Sitting in a wheel chair with a colorful bandage from her right knee to toe, 6-year-old Lucy Mangum expressed no fear or anger toward a shark that mangled the leg while she was swimming at Ocracoke last week.
“He didn’t mean to do it,” she said. “I tried to swim away.”
But she also told her parents at one point, “I should have kicked him in the nose.”
Lucy and her parents, Jordan and Craig Mangum of Durham, described the harrowing attack during a news conference at Pitt Memorial Hospital in Greenville, where the girl has been treated. Joining the family were doctors who said both Lucy and the Outer Banks beaches should be able to recover from the incident that attracted national attention.
Jordan Mangum said Lucy, her father, and other children rode the ferry from Hatteras Island to Ocracoke on Tuesday, July 19, to play at their favorite Ocracoke beach. They had been on the beach a couple of hours with the children playing on boogie boards in shallow surf when she heard Lucy scream.
“I turned and immediately saw a shark, and it was shocking to me in itself,” she said, adding that her instinct was to run over to get the girl out of the water.
She did not realize at first that Lucy had actually been bitten but then saw her right leg which was “completely open” from calf to ankle.
She cupped the wounds with her hand and called to her husband, who is an emergency physician.
Craig Mangum, who works at Wake Medical Center and occasionally at the Outer Banks Hospital, said he knew the wound was significant and would require more than one surgery.

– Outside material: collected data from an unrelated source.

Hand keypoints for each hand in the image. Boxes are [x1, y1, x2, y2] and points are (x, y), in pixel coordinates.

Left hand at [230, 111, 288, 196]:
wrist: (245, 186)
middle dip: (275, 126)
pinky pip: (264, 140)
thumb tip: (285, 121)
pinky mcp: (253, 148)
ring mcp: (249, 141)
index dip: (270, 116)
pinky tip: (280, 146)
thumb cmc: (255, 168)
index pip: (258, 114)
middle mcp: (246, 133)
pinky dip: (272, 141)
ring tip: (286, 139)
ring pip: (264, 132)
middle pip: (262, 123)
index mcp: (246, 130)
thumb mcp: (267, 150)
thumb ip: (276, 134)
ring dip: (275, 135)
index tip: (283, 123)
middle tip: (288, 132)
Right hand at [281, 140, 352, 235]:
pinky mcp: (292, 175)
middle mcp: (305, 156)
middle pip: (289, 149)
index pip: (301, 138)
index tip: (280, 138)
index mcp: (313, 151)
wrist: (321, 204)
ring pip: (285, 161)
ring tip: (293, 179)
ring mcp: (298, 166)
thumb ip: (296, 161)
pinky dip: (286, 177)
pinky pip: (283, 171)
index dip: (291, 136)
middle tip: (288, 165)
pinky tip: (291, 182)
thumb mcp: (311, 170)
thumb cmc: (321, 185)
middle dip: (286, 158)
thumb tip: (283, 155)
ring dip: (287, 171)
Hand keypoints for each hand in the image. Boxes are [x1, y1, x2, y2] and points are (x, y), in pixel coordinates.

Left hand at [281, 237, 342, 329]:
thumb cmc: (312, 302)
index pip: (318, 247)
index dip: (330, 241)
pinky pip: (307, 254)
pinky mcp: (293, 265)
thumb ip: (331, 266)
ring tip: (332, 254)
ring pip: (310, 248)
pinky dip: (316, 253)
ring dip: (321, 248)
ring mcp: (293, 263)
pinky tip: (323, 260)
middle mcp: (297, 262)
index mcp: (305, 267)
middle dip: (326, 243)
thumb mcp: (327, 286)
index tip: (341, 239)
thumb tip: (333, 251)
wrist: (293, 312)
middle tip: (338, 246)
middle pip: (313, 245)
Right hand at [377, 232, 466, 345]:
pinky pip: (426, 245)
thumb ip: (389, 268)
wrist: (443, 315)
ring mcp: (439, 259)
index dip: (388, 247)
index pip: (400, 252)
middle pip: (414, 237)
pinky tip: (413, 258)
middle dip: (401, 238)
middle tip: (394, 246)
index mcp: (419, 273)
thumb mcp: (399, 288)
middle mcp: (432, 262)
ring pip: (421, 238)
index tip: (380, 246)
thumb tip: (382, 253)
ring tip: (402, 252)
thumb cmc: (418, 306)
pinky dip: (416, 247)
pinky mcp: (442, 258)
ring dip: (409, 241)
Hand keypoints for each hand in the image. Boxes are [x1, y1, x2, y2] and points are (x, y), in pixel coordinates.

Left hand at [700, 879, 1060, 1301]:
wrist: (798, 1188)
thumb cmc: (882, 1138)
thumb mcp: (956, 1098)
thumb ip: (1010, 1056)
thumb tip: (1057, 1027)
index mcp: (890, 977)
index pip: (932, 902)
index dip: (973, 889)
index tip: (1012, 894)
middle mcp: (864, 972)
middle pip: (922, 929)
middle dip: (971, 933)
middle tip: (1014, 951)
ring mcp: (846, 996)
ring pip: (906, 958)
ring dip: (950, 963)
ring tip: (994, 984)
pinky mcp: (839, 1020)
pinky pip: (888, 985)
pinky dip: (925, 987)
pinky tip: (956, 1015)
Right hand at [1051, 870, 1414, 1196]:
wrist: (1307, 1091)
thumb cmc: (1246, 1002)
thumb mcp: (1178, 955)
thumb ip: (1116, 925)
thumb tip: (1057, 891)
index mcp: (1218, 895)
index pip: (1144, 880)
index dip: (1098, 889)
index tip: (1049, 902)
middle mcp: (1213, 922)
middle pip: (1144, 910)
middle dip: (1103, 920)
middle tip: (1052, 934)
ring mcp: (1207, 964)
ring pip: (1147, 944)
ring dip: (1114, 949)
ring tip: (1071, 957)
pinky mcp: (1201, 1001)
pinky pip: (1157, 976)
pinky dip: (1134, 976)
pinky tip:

Hyde County Emergency Medical Services personnel, who treated the girl on the beach, called for the EastCare helicopter to transport her to the hospital in Greenville, which is a regional trauma center.
He said the helicopter ambulance arrived on the island within 35 minutes and had the patient at the hospital in another 35.
Jordan Mangum said she could see part of the shark and estimated it was 4 or 5 feet long. She said she heard from others that it was probably a black-tip shark.
The Mangums said Lucy was very aware of what was going on around her.
Her father said that she asked, “Am I going to be in a wheelchair? Am I going to walk again? Am I going to die?”
Her mother said Lucy was excited but not unduly frightened. She told medical staff, “This is the first time I’ve ever been bitten by a shark.”
Nor did the helicopter flight alarm her, except when it landed.
Her mother said she asked, “Who’s driving this thing?”
Doctors said Lucy suffered extensive damage to muscle, ligaments, and blood vessels but luckily avoided major nerve damage.
Dr. Richard Zeri, associate professor and chief of plastic and reconstructive surgery at the East Carolina University Medical School at Pitt Memorial, said, the case was the first shark attack his staff had treated. He noted that the staff treats hundreds of dog bites.
Zeri said his young patient was remarkably calm during her ordeal.
“I haven’t seen a single tear she shed,” he said.
Lucy, wearing a bright dress wiggled and scooted around in her wheelchair while the adults talked to reporters. She clutched stuffed animals, one of them a large blue dolphin.
At the prodding of reporters, she said she likes dolphins better than sharks.
Zeri said there was no reason that parents should stop taking their children to enjoy the beach and the ocean.
Jordan Mangum made it clear the family had no intention of staying away.
“It’s a good ending,” she said. “She’s going to be running and dancing and twirling, just like before.”